■ **TRY IT**
How many rows below contain the word "rack"? Reply with the number alone.

■ **PROVIDED ENTRIES**
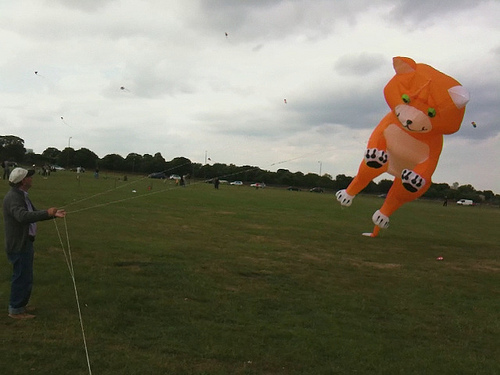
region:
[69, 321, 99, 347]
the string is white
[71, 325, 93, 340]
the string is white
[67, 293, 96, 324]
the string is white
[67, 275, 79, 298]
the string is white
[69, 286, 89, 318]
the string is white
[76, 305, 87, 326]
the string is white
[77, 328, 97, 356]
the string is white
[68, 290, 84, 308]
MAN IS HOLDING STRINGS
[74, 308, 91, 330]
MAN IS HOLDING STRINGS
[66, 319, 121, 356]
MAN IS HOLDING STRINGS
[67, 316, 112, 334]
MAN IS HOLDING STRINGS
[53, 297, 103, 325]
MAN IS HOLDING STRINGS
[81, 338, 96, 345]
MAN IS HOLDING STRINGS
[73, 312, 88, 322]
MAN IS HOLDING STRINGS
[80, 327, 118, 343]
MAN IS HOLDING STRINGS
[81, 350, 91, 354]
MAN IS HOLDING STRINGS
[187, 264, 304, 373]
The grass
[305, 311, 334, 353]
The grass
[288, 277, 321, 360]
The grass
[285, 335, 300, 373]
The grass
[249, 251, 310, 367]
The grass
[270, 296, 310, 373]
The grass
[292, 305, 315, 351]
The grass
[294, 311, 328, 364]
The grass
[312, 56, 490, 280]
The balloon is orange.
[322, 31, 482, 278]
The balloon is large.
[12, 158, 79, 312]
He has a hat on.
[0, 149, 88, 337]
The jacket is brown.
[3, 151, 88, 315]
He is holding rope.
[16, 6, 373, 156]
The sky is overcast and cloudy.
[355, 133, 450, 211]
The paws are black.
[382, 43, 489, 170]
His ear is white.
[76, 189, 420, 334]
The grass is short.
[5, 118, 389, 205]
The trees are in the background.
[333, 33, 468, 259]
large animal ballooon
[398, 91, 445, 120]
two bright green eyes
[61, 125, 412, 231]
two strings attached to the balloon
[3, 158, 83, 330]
--
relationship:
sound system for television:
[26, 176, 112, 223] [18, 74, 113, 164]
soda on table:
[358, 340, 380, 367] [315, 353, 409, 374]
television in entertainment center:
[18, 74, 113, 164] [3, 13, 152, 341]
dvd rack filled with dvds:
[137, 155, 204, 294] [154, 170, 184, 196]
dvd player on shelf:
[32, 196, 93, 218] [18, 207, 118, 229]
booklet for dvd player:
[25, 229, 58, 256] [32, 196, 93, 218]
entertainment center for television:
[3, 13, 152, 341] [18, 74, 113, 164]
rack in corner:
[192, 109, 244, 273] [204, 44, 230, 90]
==
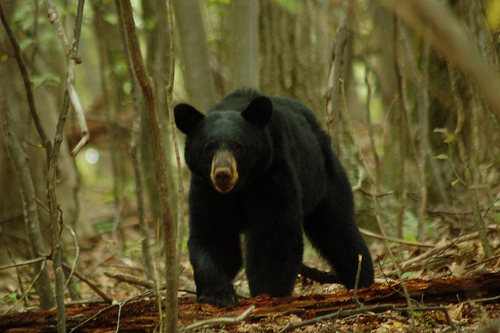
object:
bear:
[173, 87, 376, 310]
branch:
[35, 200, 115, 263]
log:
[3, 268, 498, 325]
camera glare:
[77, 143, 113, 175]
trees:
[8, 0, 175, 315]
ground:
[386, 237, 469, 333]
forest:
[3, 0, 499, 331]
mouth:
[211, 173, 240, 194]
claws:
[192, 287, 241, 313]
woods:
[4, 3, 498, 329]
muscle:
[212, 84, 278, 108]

■ **TASK ANSWER**
2